Mr. Kelly, who won a bronze medal in the single sculls in the 1956 Olympics at Melbourne, Australia, was elected president of the USOC last month -- a position he said in an interview he had "looked forward to for a long time."
"I got a lot out of sports, and I'd like to contribute something back," said Kelly, a lifelong rower, swimmer and amateur sports enthusiast.
Mr. Kelly also competed in Olympic Games in 1948, 1952 and 1960. In 1947, he won the James E. Sullivan Award as the nation's outstanding amateur athlete.
A Democrat, he had served on the Philadelphia City Council from 1968 to 1970.
Mr.
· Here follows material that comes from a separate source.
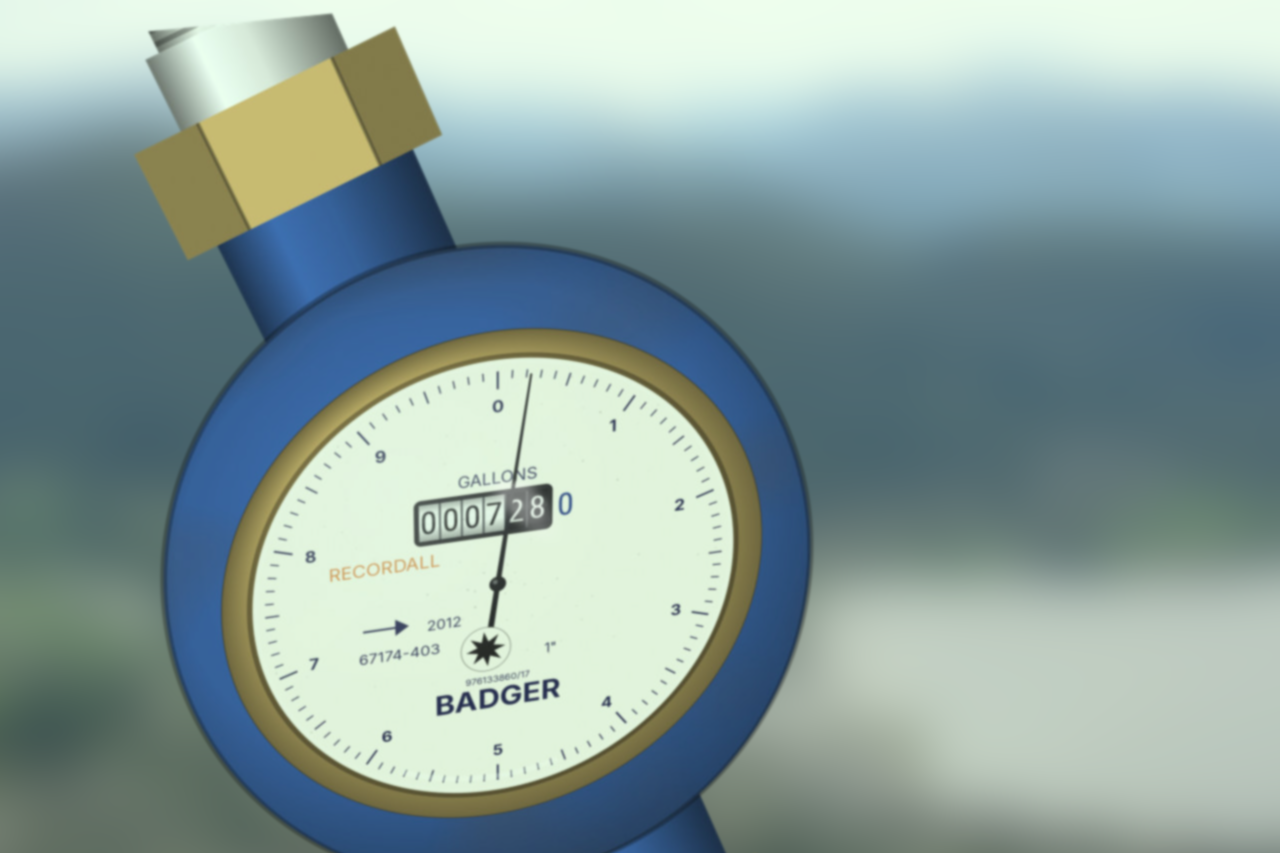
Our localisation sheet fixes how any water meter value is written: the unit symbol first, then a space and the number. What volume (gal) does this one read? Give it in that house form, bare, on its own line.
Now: gal 7280.2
Kelly was a graduate of the University of Pennsylvania and was president of John B. Kelly Inc., a Philadelphia bricklaying firm that his father, John B. Kelly Sr., started in the early 1920s. His father had won gold medals in two Olympics for sculling.
Mr. Kelly had served as president of the International Swimming Hall of Fame in Fort Lauderdale, Fla., and was chairman of the Philadelphia Athletic Committee.
Survivors include his wife, six children, his mother, and two sisters.